SUPPLIED INFORMATION section start
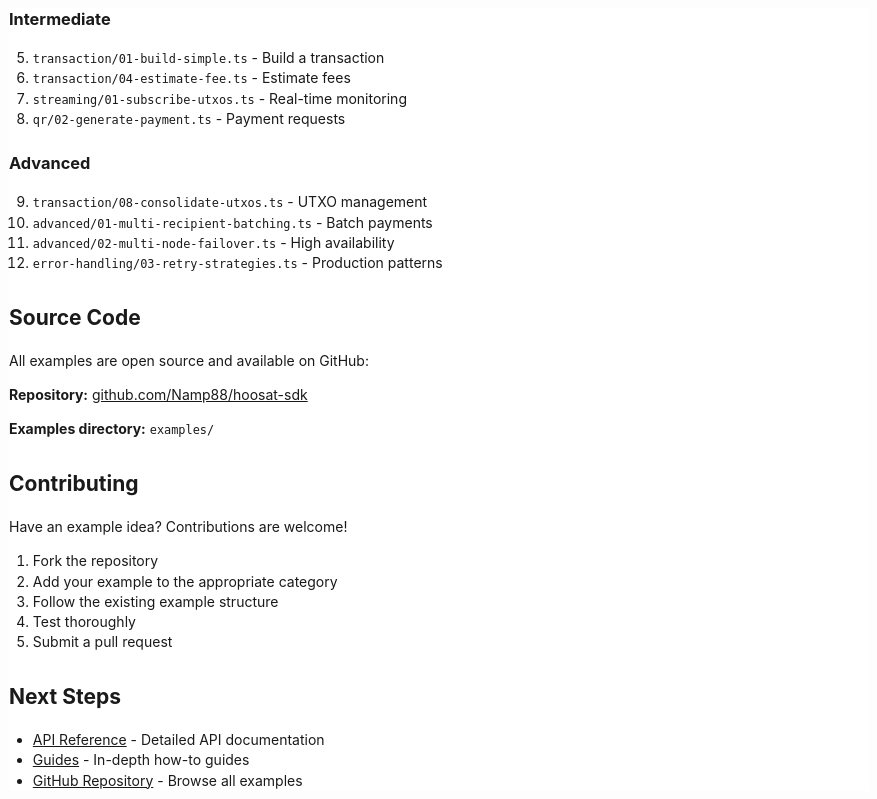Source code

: ### Intermediate

5. `transaction/01-build-simple.ts` - Build a transaction
6. `transaction/04-estimate-fee.ts` - Estimate fees
7. `streaming/01-subscribe-utxos.ts` - Real-time monitoring
8. `qr/02-generate-payment.ts` - Payment requests

### Advanced

9. `transaction/08-consolidate-utxos.ts` - UTXO management
10. `advanced/01-multi-recipient-batching.ts` - Batch payments
11. `advanced/02-multi-node-failover.ts` - High availability
12. `error-handling/03-retry-strategies.ts` - Production patterns

## Source Code

All examples are open source and available on GitHub:

**Repository:** [github.com/Namp88/hoosat-sdk](https://github.com/Namp88/hoosat-sdk)

**Examples directory:** `examples/`

## Contributing

Have an example idea? Contributions are welcome!

1. Fork the repository
2. Add your example to the appropriate category
3. Follow the existing example structure
4. Test thoroughly
5. Submit a pull request

## Next Steps

- [API Reference](../api-reference/client.md) - Detailed API documentation
- [Guides](../guides) - In-depth how-to guides
- [GitHub Repository](https://github.com/Namp88/hoosat-sdk) - Browse all examples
SUPPLIED INFORMATION section end
**TASK GOAL**
The task calls for duplicating the data exactly, with no images kept.

**RESPONSE TO THIS EXERCISE**
Source code

: ### Intermediate

5. `transaction/01-build-simple.ts` - Build a transaction
6. `transaction/04-estimate-fee.ts` - Estimate fees
7. `streaming/01-subscribe-utxos.ts` - Real-time monitoring
8. `qr/02-generate-payment.ts` - Payment requests

### Advanced

9. `transaction/08-consolidate-utxos.ts` - UTXO management
10. `advanced/01-multi-recipient-batching.ts` - Batch payments
11. `advanced/02-multi-node-failover.ts` - High availability
12. `error-handling/03-retry-strategies.ts` - Production patterns

## Source Code

All examples are open source and available on GitHub:

**Repository:** [github.com/Namp88/hoosat-sdk](https://github.com/Namp88/hoosat-sdk)

**Examples directory:** `examples/`

## Contributing

Have an example idea? Contributions are welcome!

1. Fork the repository
2. Add your example to the appropriate category
3. Follow the existing example structure
4. Test thoroughly
5. Submit a pull request

## Next Steps

- [API Reference](../api-reference/client.md) - Detailed API documentation
- [Guides](../guides) - In-depth how-to guides
- [GitHub Repository](https://github.com/Namp88/hoosat-sdk) - Browse all examples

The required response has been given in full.